In the interim, though, my brain is still wandering somewhere strange. This is my excuse for finding all the light reading I haven't finished and working my way through it in a desultory fashion. I just read Women's Weekly from August 2007, for example. I think it was in one of my showbags and was hanging around because I couldn't decide what to do with it. Now it is read and in the recycling bag. One more odd magazine and I rather think I shall be left with back issues of the PMLA. This is fine, because tomorrow the friend who I consulted with is going to lend me loads of DVDs. Since I should be up to sitting up the whole day tomorrow and Monday (my, aren't I ambitious?) I intend to watch The House of Eliot and sew more Japanese lunchbaskets. I shall keep pen and paper by my side and start making lists of everything I need to do before Passover.

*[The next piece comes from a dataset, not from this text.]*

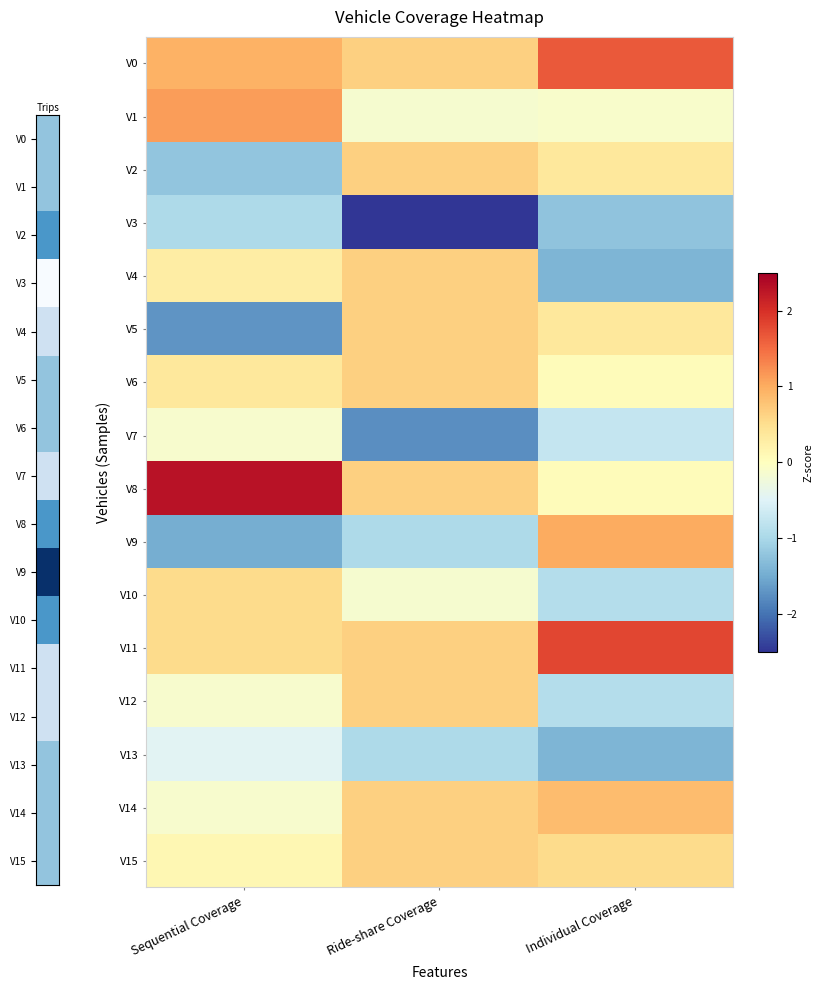

Rank the series at Sequential Coverage from highest to lowest value.

V8, V1, V0, V10, V11, V6, V4, V15, V7, V12, V14, V13, V3, V2, V9, V5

I ought to be frantic now. This is not the time of year for days of lazing around. I've been lucky, though: I worked till strange hours on Tuesday trying to get as much done as possible, just in case I came down with anything. I also did a bit on Wednesday night, just in case that fatigue that had hit led to me doing nothing but teach and rest on Thursday. Then Thursday hit.

Another thing of good luck. I had almost entirely packed for Thursday's teaching before I realised that I just wasn't going to make it out the front door. This means that all I have to do is make historic coffees and grab all those bags and baskets and I'm ready to go, next week.

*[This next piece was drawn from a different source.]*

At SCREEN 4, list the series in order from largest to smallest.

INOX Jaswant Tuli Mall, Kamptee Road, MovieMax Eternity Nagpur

PS I thought you needed to know the excitement that is my life. One day my posts will become more interesting again, I suspect. In the meantime, if you're bored, demand fridge magnets from me now and I'll post them on Wednesday.
gillpolack: (Default)
Do any of you get viral morosity? A day or even two when life ought to be improving but when everything instead turns to tears and anger and ghosts and nightmares?

I've obviously turned the corner and am headed into normality, because I've hit that stage. I started tearful, and then other people started snapping at me and so I've decided to advance the ghosts so that I can recover faster. I thought that if I remembered the old blogpost I would get past it all by bedtime and maybe be saved the nightmares.
gillpolack: (Default)
My week starts again, at midnight. I will it so.

My favourite socks (that [livejournal.com profile] girliejones made for me, that were my only handmade socks, that I loved so much I bought shoes to match - those socks) disintegrated. Moths must have got to them over summer. I thought I had rescued everything and put it out of the mothway in airless plastic (or the best simulacrum I could find) but my socks were hiding with my other socks and I just did a big sockwash because it's cold outside.

I must admit, the moths had taste. All my lesser socks were left well alone, no matter how much wool went into their making.

My week starts again, at midnight. And it will be much improved. If it's not, I swear I will break out those Medieval oaths again.